With a portfolio of around 45 to 65 stocks, sometimes it’s better to resist excitement or kneejerk reactions – Forey and his team often follow a stock for years before deciding to invest.
‘strong exposures to financials, consumer staples and tech companies’
“Investing involves a combination of doubt and confidence,” says Forey, “I always have a view I’m prepared to believe in, but I’m always ready to challenge and question that view. No one can have 100% certainty in anything.”
Part of an investor’s skillset is to understand where their strength lies.
The JPM Emerging Markets Investment Trust has strong exposures to financials, consumer staples and tech companies, where the investment team can identify a long-term growth story.

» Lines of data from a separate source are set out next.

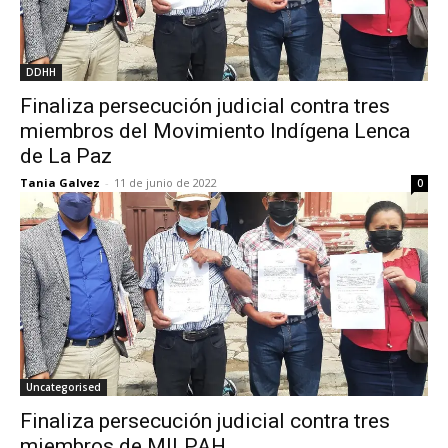
DDHH
Finaliza persecución judicial contra tres
miembros del Movimiento Indígena Lenca
de La Paz
Tania Galvez
-
11 de junio de 2022
0
Uncategorised
Finaliza persecución judicial contra tres
miembros de MILPAH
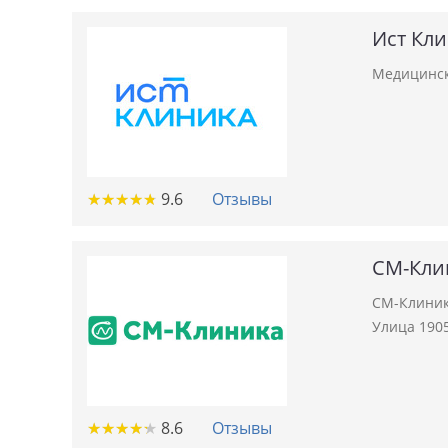
Ист Кл
Медицинск
★
★
★
★
★
★
★
★
★
★
9.6
Отзывы
СМ-Кли
СМ-Клиник
Улица 1905
★
★
★
★
★
★
★
★
★
★
8.6
Отзывы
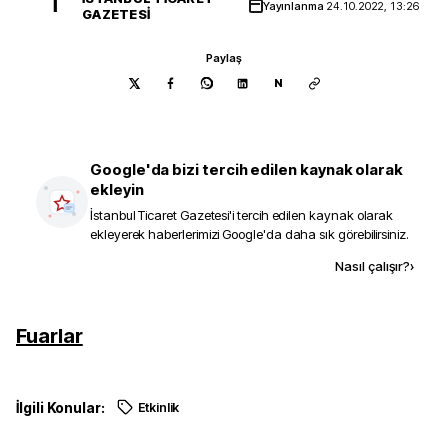
İ
Yayınlanma
24.10.2022, 13:26
GAZETESI
Paylaş
N
Google'da bizi tercih edilen kaynak olarak
ekleyin
İstanbul Ticaret Gazetesi
'i tercih edilen kaynak olarak
ekleyerek haberlerimizi Google'da daha sık görebilirsiniz.
Kaynak ekle
Nasıl çalışır?
›
Fuarlar
İlgili Konular:
Etkinlik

There is no exposure, for example, to primary commodity producers, as Forey says the main factor driving those assets is price – and that could be anyone’s guess.
Proof is in the pudding
All fund managers have varying approaches and styles when it comes to stock picking.
While it is possible to invest in numerous country-specific emerging markets funds, an investor is liable to wrack up trading fees, as well as spend a lot of time and energy watching markets, selecting funds and carrying out what should be a professional manager’s full-time job.
Trusting one manager – plus a team behind him of close to 100 professionals across the world – might make more sense.
The JPMorgan emerging markets team is able to meet over 5,000 companies every year, and make decisions that are beneficial to investor returns in the long term.
JMG has the results to prove its success: it has outperformed its benchmark in seven out of the last 10 years.
The trust has delivered 8.14% annualised on a share price basis over ten years, versus the MSCI Emerging Markets Index’s 5.01% annualised over the same period.